A digital healthcare startup is using an artificial intelligence (AI) platform to help aid in the detection of autism. Palo Alto, CA -based Cognoa said FDA has classified the algorithm-powered solution as a Class II diagnostic medical device.
The FDA designation gives the company a path to get full clearance as a medical diagnostic for autism.
“The goal actually is this summer to submit to the FDA to get full clearance under a de novo as a medical diagnostic,” Sharief Taraman, vice president of medical at Cognoa, told MD+DI. “I think we should be able to get that at the end of the year or by 2019.”
The company said the average age of autism diagnosis is 4.1 years, which falls after the critical early intervention window when therapy has its greatest impact. Cognoa's first application has been clinically validated to identify autism in children as early as 18 months of age.
“Getting that diagnosis early is really important because it really does change the trajectory of what’s going to happen with the patient,” Taraman said. “What Cognoa is doing is moving this waiting game and referral game for most of the cases … to [the point of] getting the diagnosis right away and not a year later.”
Here’s how Cognoa’s solution works. Parents would answer a questionnaire and submit a video sample of the child. That information then comes to the pediatrician and primary care physician to determine if the child has autism. The information is processed through Cognoa’s app-based machine learning software.

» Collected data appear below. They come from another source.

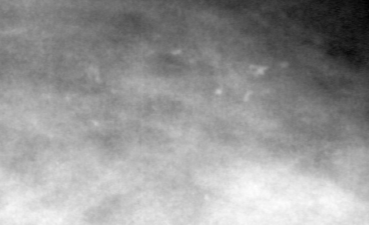
Cropped region of a digitized screen-film mammogram centred on a radiologist-marked abnormality; right breast; MLO view; BI-RADS breast density category 3 (scale 1–4).
Marked abnormality: calcifications, morphology pleomorphic, distribution clustered; BI-RADS assessment category 4; pathology result (as recorded, not read from the image): benign.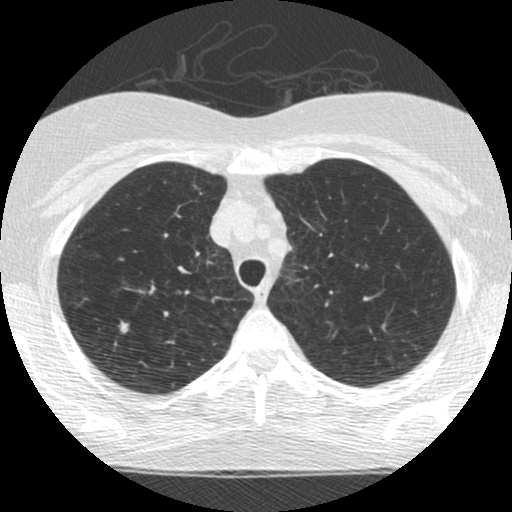
Low-dose screening chest CT, one axial slice. Position 206 of 253 along the scan axis. Reconstruction kernel STANDARD. Lung window (W 1500 / L -600 HU). 1.25 mm slice thickness. 512 × 512 image matrix, field of view 294 × 294 mm.
Structures marked on this image (manually delineated by an expert):
- lesion 1 (tumor, upper lobe of right lung): bounding box [x1, y1, x2, y2] px = [119, 319, 130, 333]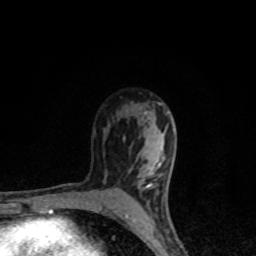
Breast MRI, one axial slice. Slice 62 of 80 in the series (ordered by position). Cropped to one breast. Dynamic contrast-enhanced series, time point 2 of 8 at this slice position (early post-contrast). 1.5 T. TE 4.2 ms, TR 7 ms. 2 mm slice thickness. 256 × 256 image matrix, field of view 145 × 145 mm. Female patient.
Structures marked on this image (semi-automatic segmentation, software-assisted and operator-edited):
- enhancing-tissue mask used for the functional tumour volume (all voxels passing the contrast-enhancement thresholds inside the analysis volume; usually the tumour): box from (x=125, y=133) to (x=164, y=225) px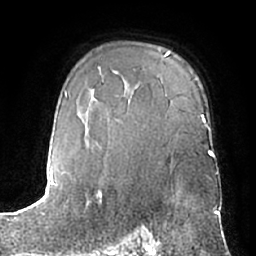
Breast MRI (dynamic contrast-enhanced), one axial slice. Slice 47 of 66 in the series (ordered by position). Cropped to one breast. Dynamic contrast-enhanced series, time point 2 of 7 at this slice position (early post-contrast). 1.5 T. TE 3 ms, TR 6.2 ms. 2.4 mm slice thickness. 256 × 256 image matrix, field of view 170 × 170 mm. Female patient.
Annotated regions visible in this slice (semi-automatic segmentation, software-assisted and operator-edited):
- enhancing-tissue mask used for the functional tumour volume (all voxels passing the contrast-enhancement thresholds inside the analysis volume; usually the tumour): box from (x=148, y=234) to (x=159, y=245) px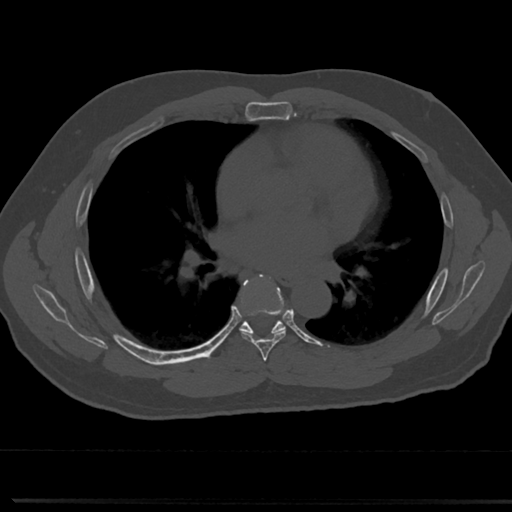
CT including the spine, one axial slice. Slice 434 of 817 in the series (ordered by position). Reconstruction kernel Br40s/3. 120 kVp. Bone window (W 1800 / L 400 HU). 512 × 512 image matrix. Patient: male, 61 years. Case-level facts recorded for this patient, not image findings: primary cancer: prostate.
Annotated regions visible in this slice (semi-automatic segmentation, software-assisted and operator-edited):
- T5 vertebra: box from (x=265, y=369) to (x=272, y=377) px
- T6 vertebra: (x=237, y=277)–(x=303, y=354)
- T7 vertebra: (x=243, y=328)–(x=280, y=333)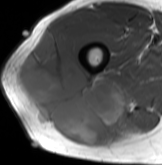
MRI of an extremity soft-tissue mass, one axial slice. Position 53 of 61 along the scan axis. MR volume resampled by the dataset authors to the PET/CT grid (not the native acquisition matrix). 3.27 mm slice thickness. 162 × 165 image matrix. Male patient. Case-level facts recorded for this patient, not image findings: histological type: poorly differentiated synovial sarcoma; grade: high; site of the primary tumour: right buttock.
Structures marked on this image (expert contour drawn on MRI and transferred to this co-registered scan by the dataset authors):
- gross tumour volume including surrounding oedema: bounding box <14,31,124,146> (left, top, right, bottom; pixels)
- gross tumour volume (mass): <14,31,122,146>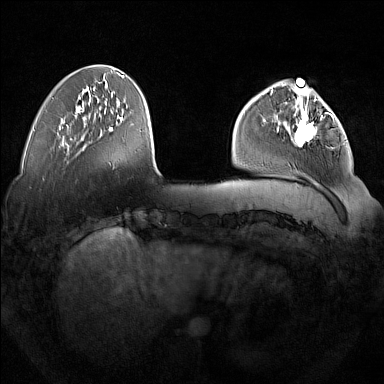
Breast MRI (dynamic contrast-enhanced), one axial slice. Position 46 of 160 along the scan axis. Dynamic contrast-enhanced series, time point 2 of 7 at this slice position (early post-contrast). 1.5 T. TE 1.8 ms, TR 5 ms. 1 mm slice thickness. 384 × 384 image matrix, field of view 350 × 350 mm. Female patient.
Outlined on this slice (semi-automatically segmented with operator editing):
- enhancing-tissue mask used for the functional tumour volume (all voxels passing the contrast-enhancement thresholds inside the analysis volume; usually the tumour): bounding box <277,92,333,146> (left, top, right, bottom; pixels)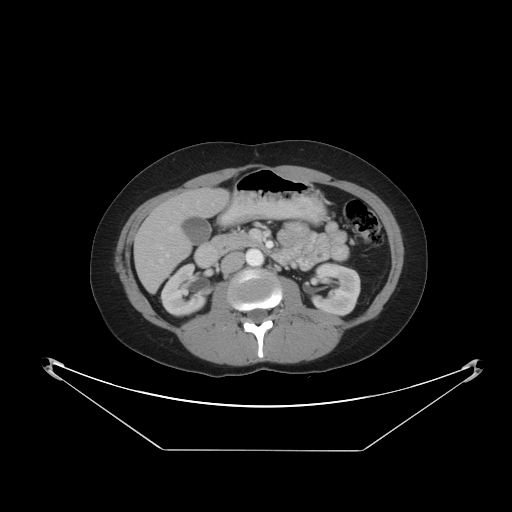
Contrast-enhanced abdominal CT, one axial slice. Position 18 of 48 along the scan axis. Reconstruction kernel STANDARD. Intravenous contrast given. Soft-tissue window (W 400 / L 40 HU). 512 × 512 image matrix, field of view 482 × 482 mm. From the clinical record (not read from this slice): patient: male, age 71 years at operation; diagnosis: colorectal cancer liver metastases, imaged before liver resection; multiple liver metastases: yes; largest metastasis: 2.5 cm; chemotherapy before resection: no.
Structures marked on this image (expert manual segmentation):
- hepatic veins: box from (x=169, y=226) to (x=174, y=231) px
- liver: (x=135, y=188)–(x=229, y=290)
- planned liver remnant (the part of the liver to remain after resection): (x=172, y=188)–(x=229, y=218)
- portal vein (with intrahepatic branches): (x=160, y=204)–(x=213, y=262)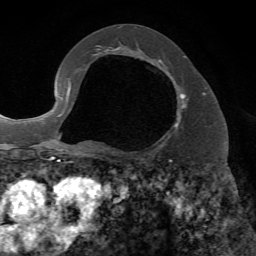
Breast MRI, one axial slice. Position 40 of 72 along the scan axis. Cropped to one breast. Dynamic contrast-enhanced series, time point 2 of 7 at this slice position (early post-contrast). 1.5 T. TE 4.2 ms, TR 8.7 ms. 2.2 mm slice thickness. 256 × 256 image matrix, field of view 180 × 180 mm. Female patient.
Structures marked on this image (semi-automatically segmented with operator editing):
- enhancing-tissue mask used for the functional tumour volume (all voxels passing the contrast-enhancement thresholds inside the analysis volume; usually the tumour): bounding box <158,60,186,128> (left, top, right, bottom; pixels)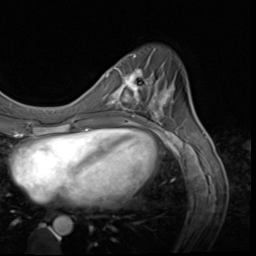
Breast MRI (dynamic contrast-enhanced), one axial slice; position 18 of 64 along the scan axis; cropped to one breast; dynamic contrast-enhanced series, time point 2 of 9 at this slice position (early post-contrast); 3 T; TE 1.5 ms, TR 4.7 ms; 2.5 mm slice thickness; 256 × 256 image matrix. Female patient.
Annotated regions visible in this slice (semi-automatically segmented with operator editing):
- enhancing-tissue mask used for the functional tumour volume (all voxels passing the contrast-enhancement thresholds inside the analysis volume; usually the tumour): bounding box (x1, y1, x2, y2) in pixels: (115, 67, 159, 117)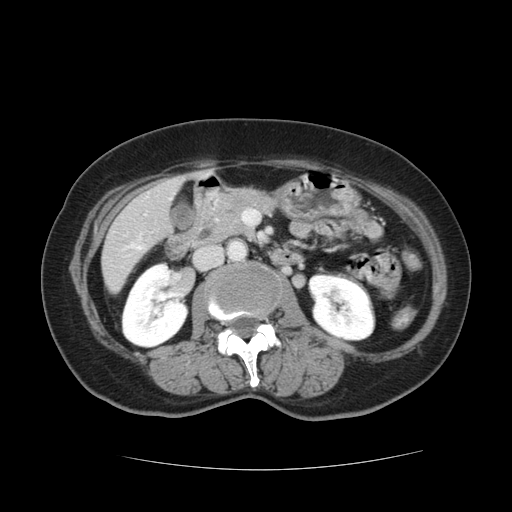
Contrast-enhanced abdominal CT, one axial slice; slice 41 of 128 in the series (ordered by position); 120 kVp; intravenous contrast given; soft-tissue window (W 400 / L 40 HU); 2.5 mm slice thickness; 512 × 512 image matrix, field of view 366 × 366 mm. Case-level facts recorded for this patient, not image findings: patient: male, age 73 years at operation; diagnosis: colorectal cancer liver metastases, imaged before liver resection; multiple liver metastases: yes; largest metastasis: 3 cm; disease in both lobes: yes.
Structures marked on this image (manually delineated by an expert):
- hepatic veins: bounding box (x1, y1, x2, y2) in pixels: (137, 246, 141, 249)
- liver: (102, 176, 182, 292)
- planned liver remnant (the part of the liver to remain after resection): (102, 220, 155, 291)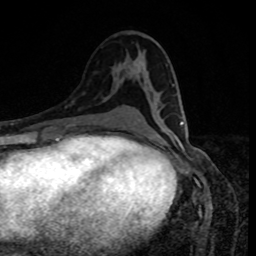
Breast MRI, one axial slice. Slice 45 of 80 in the series (ordered by position). Cropped to one breast. Dynamic contrast-enhanced series, time point 2 of 8 at this slice position (early post-contrast). 1.5 T. TE 4.2 ms, TR 7 ms. 256 × 256 image matrix, field of view 160 × 160 mm. Female patient.
Annotated regions visible in this slice (semi-automatically segmented with operator editing):
- enhancing-tissue mask used for the functional tumour volume (all voxels passing the contrast-enhancement thresholds inside the analysis volume; usually the tumour): bounding box <181,121,187,126> (left, top, right, bottom; pixels)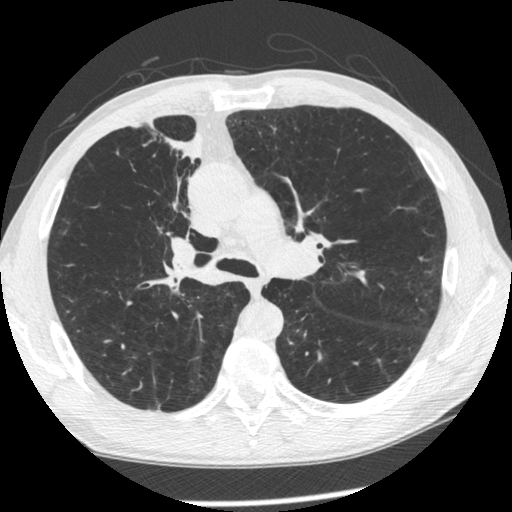
Low-dose screening chest CT, one axial slice; reconstruction kernel STANDARD; 120 kVp; lung window (W 1500 / L -600 HU); 1.25 mm slice thickness; 512 × 512 image matrix.
Annotated regions visible in this slice (expert manual segmentation):
- lesion 1 (tumor, upper lobe of right lung): bounding box <166,133,204,161> (left, top, right, bottom; pixels)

Using data from the diagnosis, the algorithm-powered application recommends personalized, evidenced-based activities such as behavioral interventions parents can do at home to best support their child’s development.
“We’re enabling the pediatrician to do what they need to do, without increasing the burden on them,” Taraman said. “We do it in a highly sensitive and highly specific way. Our most recent version is around 90% and is in the mid-80s for specificity, which is very good.”
Cognoa was founded in 2014 and its technology was originally developed at Harvard and Stanford’s medical schools. The app was built on compiling data from about 10,000 children.
The company raised $20.4 million to date and plans to take up funding for additional rounds.
“Our hope as we move forward and raise additional funds is to expand out that algorithm to other developmental or behavioral conditions,” Taraman said. “Our hope is to also submit our first digital therapeutic intervention for [autism patients] as well.”
The machine learning and AI space have seen an increase in regulatory activity lately.
Earlier this month, FDA cleared stroke detection software from San Francisco-based Viz.ai. The company’s Contact application is a type of clinical decision support software designed to analyze CT results that could notify providers of a potential stroke in their patients.